In announcing his retirement, Emanuel said that “[e]very day for the past seven and a half years, that is what I have tried my best to do — to improve our schools, make our community colleges relevant, put our fiscal house on stable footing, confront violence and rebuild trust between police and community, modernize our transportation systems, invest in our neighborhood parks and libraries, and grow our economy into an engine of jobs and opportunity for all.”

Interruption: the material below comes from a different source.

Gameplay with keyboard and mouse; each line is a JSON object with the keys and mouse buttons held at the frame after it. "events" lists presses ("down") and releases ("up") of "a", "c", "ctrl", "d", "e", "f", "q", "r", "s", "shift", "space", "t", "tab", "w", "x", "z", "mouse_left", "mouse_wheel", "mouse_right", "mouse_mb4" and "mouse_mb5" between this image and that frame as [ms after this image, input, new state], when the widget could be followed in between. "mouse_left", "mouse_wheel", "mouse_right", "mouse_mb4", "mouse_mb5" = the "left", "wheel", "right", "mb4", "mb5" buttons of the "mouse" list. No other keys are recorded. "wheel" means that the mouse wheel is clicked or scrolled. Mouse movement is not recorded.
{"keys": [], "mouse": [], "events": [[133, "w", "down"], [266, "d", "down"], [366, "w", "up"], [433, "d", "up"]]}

And yet: Emanuel closed 54 schools primarily on the South and West Sides, Chicago has led the nation in murders during every year of his mayoralty, and the city is about to witness a trial that dramatizes the mistrust between the police and the citizenry — all decisions and events that eroded the popularity of a mayor who, thanks to his abrasive personality and the perception that he was somebody somebody sent, was never beloved to begin with.
Kofi Ademola, a spokesman for the Black Lives Matter movement, claimed Emanuel as a third scalp to go along with McCarthy and Alvarez, calling his announcement “a great victory.”
“His neoliberal politics destroyed the public good and commonwealth and took all voice and control away from the people,” Ademola said. “There’s been a consistent outcry and momentum to stop his ‘profit over people’ mantra.”
So what now? Emanuel’s retirement makes for the most wide-open Chicago mayor’s race in more than a century. This looks like the first time since 1915, when Big Bill Thompson was elected, that the ballot will include neither an incumbent nor a candidate put up by the powers that be (as Emanuel was in 2011, when he had the endorsement of his former boss President Barack Obama).
Emanuel’s weakness had already attracted a raft of challengers. This morning, retiring Ald. Ricardo Munoz, who had been thinking of a run in 2023, said that he is “seriously considering” running in response to Emanuel’s announcement. Munoz is a protégé of soon-to-be-congressman Jesus “Chuy” Garcia, and would be a strong candidate if he can add to the base of Latinos and white progressives who supported Garcia’s candidacy in 2015.
Ameya Pawar, another retiring alderman who ran for governor last year, may have the ambition and citywide profile to run.
Then there are the other big names being mentioned: Attorney General Lisa Madigan, retiring Rep. Luis Gutierrez, former Secretary of Education Arne Duncan, Cook County Commissioner Bridget Gainer, City Treasurer Kurt Summers, Cook County Sheriff Tom Dart, former presidential adviser Valerie Jarrett, Cook County Board President Toni Preckwinkle, and yes, Chance the Rapper.
And hey, when Barack Obama got involved in politics, he wanted to be mayor of Chicago, like his idol, Harold Washington. The presidency got in the way, but this could be his moment!
All this to say: It’s going to be the biggest political free-for-all ever seen in a city that’s already a political free-for-all every day. Watch this space.